Os recursos desviados dos cofres públicos pelo esquema das ONGs eram destinados a ações de saúde em comunidades carentes, mas não chegaram nem perto de onde deveriam. Em Nova Iguaçu e Nilópolis, na Baixada Fluminense, por exemplo, uma creche e uma igreja evangélica incluídas na lista de beneficiados com verba do governo do estado na gestão Rosinha não viram a cor do dinheiro e funcionam em condições precárias. E há também o caso da Associação Cívica, Cultural e Beneficente Projeto Missões de Vida, que teria recebido R$ 1,7 milhão do governo do estado. O endereço da entidade é na Avenida Pastor Martin Luther King 12.745, na Pavuna. Lá, no entanto, funcionam uma lan house e uma confecção de roupas.

– Nunca ouvi falar dessa instituição. Ninguém da associação apareceu por aqui – disse Luis Alberto Mattos, dono da fábrica de vestuário.

Na Rua Roxo 235/101, no bairro Marapicu, em Nova Iguaçu, fica o Centro Integrado Sol Brilhante (CISB), que, segundo as investigações do Ministério Público, deveria ter recebido cerca de R$ 1 milhão. Localizada no Conjunto Dom Bosco – região dominada por traficantes -, e com instalações improvisadas, a entidade, atualmente, depende de doações para atender 64 crianças, de seis meses a 13 anos, da creche à alfabetização. Telhado à mostra e paredes com rachaduras e infiltrações compõem o cenário desolador. O mobiliário e as instalações elétricas também estão em mau estado de conservação. As divisórias entre a única sala de aula, o berçário, o refeitório e a cozinha são de restos de móveis.

A Igreja Pentecostal Restaurada por Cristo, na Travessa Giovania Santana Drumont 44, casa 1, no Centro de Nilópolis, teria direito a R$ 1,2 milhão. O humilde templo, no entanto, tem capacidade para apenas 40 fiéis, que se acomodam em cadeiras de plástico para assistirem aos cultos às terças e quintas-feiras e aos domingos. Também em depoimento ao Ministério Público, o pastor Sidclei Jacomo disse que recebia de R$ 500 a R$ 1 mil e que esteve na agência do Itaú, em Botafogo, nove vezes em 2006. Ele recebeu ainda das ONGs panfletos sobre saúde para distribuir na igreja e camisetas com alertas contra doenças.

– Sabia que ia dar confusão. Tudo era feito em sigilo. Eu me senti prejudicado. Foi uma falcatrua com a gente. Fazemos um trabalho social para ajudar famílias carentes, com doações de roupas e alimentos – disse Jacomo.

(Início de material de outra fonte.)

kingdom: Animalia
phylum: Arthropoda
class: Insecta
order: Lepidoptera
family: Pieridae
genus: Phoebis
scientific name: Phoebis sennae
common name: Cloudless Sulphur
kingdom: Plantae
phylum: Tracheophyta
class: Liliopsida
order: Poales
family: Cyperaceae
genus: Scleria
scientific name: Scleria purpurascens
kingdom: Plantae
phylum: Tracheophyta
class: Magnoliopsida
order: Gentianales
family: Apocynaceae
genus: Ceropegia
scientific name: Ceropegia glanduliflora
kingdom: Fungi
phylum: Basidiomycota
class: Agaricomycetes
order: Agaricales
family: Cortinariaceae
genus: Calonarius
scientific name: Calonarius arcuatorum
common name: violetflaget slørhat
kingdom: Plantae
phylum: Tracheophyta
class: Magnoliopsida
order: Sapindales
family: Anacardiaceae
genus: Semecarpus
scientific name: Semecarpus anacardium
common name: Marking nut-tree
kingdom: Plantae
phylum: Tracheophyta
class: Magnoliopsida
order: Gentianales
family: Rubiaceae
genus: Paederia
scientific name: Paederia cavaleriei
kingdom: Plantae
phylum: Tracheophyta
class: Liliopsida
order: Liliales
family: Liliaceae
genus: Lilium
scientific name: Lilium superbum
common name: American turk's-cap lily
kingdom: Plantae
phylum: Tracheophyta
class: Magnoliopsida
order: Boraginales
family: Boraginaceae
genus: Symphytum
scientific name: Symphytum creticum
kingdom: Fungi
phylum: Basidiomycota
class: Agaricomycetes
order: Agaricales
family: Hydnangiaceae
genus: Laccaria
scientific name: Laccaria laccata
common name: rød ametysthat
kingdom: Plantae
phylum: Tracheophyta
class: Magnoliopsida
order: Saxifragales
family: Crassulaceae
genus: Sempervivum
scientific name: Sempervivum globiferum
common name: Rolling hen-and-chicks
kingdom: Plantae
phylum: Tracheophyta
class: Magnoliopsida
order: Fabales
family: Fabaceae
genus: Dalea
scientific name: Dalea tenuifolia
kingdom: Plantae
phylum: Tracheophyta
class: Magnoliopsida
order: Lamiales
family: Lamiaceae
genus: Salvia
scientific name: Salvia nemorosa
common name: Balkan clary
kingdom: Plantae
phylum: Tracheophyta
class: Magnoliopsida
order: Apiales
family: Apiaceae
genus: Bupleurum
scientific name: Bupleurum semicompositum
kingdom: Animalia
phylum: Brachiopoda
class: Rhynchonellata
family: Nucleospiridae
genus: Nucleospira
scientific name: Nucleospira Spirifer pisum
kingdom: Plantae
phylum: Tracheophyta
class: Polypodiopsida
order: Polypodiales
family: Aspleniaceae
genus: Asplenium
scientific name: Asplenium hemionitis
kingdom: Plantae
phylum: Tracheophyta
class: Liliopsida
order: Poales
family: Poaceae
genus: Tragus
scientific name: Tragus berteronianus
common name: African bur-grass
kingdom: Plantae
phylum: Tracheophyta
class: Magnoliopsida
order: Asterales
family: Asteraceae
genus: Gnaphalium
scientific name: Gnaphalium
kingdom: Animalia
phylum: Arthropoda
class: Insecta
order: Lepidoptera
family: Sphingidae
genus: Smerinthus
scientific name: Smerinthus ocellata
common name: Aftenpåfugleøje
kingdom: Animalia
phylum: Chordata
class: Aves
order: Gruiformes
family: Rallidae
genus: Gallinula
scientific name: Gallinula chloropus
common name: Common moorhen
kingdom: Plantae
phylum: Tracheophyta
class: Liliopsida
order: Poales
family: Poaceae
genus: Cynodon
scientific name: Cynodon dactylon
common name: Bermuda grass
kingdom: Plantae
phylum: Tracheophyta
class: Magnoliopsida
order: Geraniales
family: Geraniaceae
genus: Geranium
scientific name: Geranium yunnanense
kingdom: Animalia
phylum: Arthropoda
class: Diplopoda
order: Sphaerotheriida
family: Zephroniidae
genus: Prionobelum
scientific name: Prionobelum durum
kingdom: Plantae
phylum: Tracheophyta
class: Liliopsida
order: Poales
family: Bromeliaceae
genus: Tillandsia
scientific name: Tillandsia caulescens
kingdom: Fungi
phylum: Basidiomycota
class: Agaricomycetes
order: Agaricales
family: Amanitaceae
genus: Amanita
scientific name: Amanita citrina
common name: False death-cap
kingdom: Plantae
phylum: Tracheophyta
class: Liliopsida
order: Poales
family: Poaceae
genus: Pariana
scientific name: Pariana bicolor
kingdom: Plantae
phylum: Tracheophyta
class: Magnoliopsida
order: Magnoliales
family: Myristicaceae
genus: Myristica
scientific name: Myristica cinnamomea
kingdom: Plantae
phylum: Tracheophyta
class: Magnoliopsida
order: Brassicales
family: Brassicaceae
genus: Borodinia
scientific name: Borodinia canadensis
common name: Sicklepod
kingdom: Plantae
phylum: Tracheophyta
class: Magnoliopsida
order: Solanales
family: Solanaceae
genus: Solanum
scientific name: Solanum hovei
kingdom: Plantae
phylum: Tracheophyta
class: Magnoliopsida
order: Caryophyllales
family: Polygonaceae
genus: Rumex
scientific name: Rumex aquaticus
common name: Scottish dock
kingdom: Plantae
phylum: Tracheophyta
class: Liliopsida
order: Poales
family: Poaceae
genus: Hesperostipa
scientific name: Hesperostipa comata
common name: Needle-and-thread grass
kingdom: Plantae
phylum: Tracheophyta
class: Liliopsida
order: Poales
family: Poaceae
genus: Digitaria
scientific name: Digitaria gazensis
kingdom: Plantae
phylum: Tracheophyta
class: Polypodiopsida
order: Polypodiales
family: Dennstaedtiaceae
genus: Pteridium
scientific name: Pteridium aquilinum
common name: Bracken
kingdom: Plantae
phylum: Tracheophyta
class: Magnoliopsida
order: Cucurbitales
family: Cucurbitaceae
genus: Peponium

Já Jussara Maranhão, responsável pela Tenda Cabocla Jurema, em Campo Grande, na Zona Oeste, contou ao Ministério Público que assinou apenas um papel em branco que seria para regularizar a situação do templo espírita na Receita Federal. Mas a assinatura, segundo ela, apareceu em cinco cheques, num total de R$ 540 mil. (Colaborou Cássio Bruno).

Próximo alvo dos investigadores são repasses de R$ 165 milhões

O próximo eixo das investigações do Ministério Público em torno do escândalo das ONGs no Estado do Rio abrange as cooperativas que prestavam serviço à Secretaria estadual de Saúde, também contratadas pela Pro-Cefet, a Alternativa Social e a Filipenses, por um total de R$ 165 milhões. A ação civil pública proposta pelos promotores lembra que “coincide o período em que algumas destas entidades figuraram como doadoras de dinheiro para campanhas políticas com o tempo de execução de projetos para o governo”. Uma delas é a Coopersonal, que tinha como sócios dois doadores da pré-campanha do ex-governador Anthony Garotinho à Presidência da República: Luiz Motta Roncoli, representante legal da Virtual Line, e Estefano Bezerra da Silva, representante legal da Inconsul.

De acordo com os extratos bancários a que a investigação teve acesso, foram feitas transferências em um total de R$ 1,4 milhão para a Coopersonal pela Alternativa Social e de R$ 6,8 milhões pela Fundação Filipenses. O MP classifica de “promíscua” a relação entre as cooperativas e as ONGs.